| Exercise brief |
This exercise calls for the records to be returned exactly, with images removed.

• • •

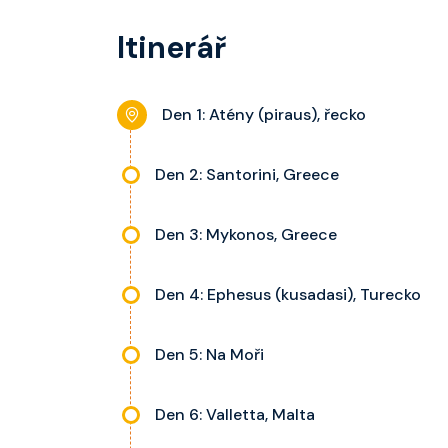
Itinerář
Den 1: Atény (piraus), řecko
Den 2: Santorini, Greece
Den 3: Mykonos, Greece
Den 4: Ephesus (kusadasi), Turecko
Den 5: Na Moři
Den 6: Valletta, Malta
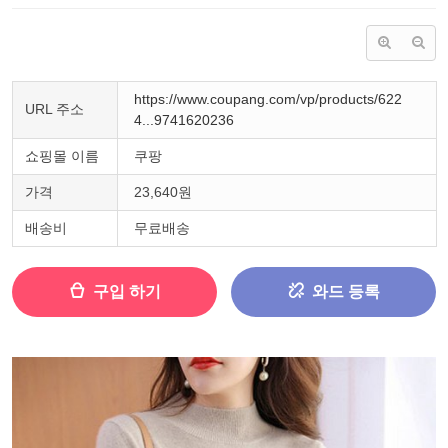
https://www.coupang.com/vp/products/622
URL 주소
4...9741620236
쇼핑몰 이름
쿠팡
가격
23,640원
배송비
무료배송
구입 하기
와드 등록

• • •

| Response |
Itinerář
Den 1: Atény (piraus), řecko
Den 2: Santorini, Greece
Den 3: Mykonos, Greece
Den 4: Ephesus (kusadasi), Turecko
Den 5: Na Moři
Den 6: Valletta, Malta
https://www.coupang.com/vp/products/622
URL 주소
4...9741620236
쇼핑몰 이름
쿠팡
가격
23,640원
배송비
무료배송
구입 하기
와드 등록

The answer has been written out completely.